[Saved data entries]
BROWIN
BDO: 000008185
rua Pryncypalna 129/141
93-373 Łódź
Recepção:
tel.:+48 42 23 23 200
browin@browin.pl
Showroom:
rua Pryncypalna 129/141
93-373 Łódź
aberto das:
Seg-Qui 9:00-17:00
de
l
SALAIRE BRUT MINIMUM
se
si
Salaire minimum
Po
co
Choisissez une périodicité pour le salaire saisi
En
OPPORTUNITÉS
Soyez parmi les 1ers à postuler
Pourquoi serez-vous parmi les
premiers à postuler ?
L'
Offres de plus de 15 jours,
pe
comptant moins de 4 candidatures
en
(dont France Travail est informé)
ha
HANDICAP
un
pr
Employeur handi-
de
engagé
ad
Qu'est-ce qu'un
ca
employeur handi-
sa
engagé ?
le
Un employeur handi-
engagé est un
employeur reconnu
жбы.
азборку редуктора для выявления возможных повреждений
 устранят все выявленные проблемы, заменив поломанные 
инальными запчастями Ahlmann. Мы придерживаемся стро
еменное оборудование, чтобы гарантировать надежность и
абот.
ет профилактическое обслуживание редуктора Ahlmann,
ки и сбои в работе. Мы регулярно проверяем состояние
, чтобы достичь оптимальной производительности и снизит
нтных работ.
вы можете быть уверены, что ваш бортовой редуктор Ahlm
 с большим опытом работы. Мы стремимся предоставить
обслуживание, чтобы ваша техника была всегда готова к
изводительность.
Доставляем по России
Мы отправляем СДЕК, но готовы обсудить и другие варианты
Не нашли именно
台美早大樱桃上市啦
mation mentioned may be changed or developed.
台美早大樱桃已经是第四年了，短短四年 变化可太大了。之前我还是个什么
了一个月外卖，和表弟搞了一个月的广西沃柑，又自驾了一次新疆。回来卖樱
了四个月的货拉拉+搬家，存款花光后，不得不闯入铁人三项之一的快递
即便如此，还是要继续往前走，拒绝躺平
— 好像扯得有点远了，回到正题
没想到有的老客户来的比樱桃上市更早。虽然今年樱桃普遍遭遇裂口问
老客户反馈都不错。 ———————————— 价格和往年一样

---

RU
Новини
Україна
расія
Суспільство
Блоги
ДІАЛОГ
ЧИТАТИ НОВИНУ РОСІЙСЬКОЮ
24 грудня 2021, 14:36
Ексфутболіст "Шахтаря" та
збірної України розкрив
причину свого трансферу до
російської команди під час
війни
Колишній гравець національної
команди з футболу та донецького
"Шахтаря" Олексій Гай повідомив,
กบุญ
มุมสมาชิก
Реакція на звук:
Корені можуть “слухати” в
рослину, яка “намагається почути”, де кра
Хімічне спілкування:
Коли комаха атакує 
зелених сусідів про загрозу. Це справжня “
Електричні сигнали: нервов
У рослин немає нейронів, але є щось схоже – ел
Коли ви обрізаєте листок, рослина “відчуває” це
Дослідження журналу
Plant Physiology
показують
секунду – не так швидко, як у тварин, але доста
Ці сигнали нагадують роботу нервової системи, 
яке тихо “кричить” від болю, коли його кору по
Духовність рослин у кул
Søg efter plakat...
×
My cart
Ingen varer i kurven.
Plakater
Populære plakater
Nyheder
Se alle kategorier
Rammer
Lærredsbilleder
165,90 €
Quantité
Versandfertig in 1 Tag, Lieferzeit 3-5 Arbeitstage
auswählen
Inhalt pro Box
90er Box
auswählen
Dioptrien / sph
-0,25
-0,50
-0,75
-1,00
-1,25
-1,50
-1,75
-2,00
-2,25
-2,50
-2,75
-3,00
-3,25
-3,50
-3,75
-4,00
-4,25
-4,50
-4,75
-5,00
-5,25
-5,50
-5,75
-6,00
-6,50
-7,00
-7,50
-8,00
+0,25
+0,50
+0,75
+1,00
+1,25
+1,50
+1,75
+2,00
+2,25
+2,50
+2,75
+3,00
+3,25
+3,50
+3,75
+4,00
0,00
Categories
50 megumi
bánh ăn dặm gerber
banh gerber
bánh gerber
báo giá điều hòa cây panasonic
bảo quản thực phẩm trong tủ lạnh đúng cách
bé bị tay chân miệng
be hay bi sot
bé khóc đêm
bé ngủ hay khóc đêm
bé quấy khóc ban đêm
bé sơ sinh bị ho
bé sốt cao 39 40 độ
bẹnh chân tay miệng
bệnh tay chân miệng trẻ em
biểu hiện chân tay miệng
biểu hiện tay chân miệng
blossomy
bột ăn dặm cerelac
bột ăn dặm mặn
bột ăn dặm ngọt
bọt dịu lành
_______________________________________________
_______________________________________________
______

WHAT YOU ARE ASKED TO DO.
State how many lines of the material above contain the string "чтобы", treating case as significant, and reply with that number alone.

RESPONSE BOX.
3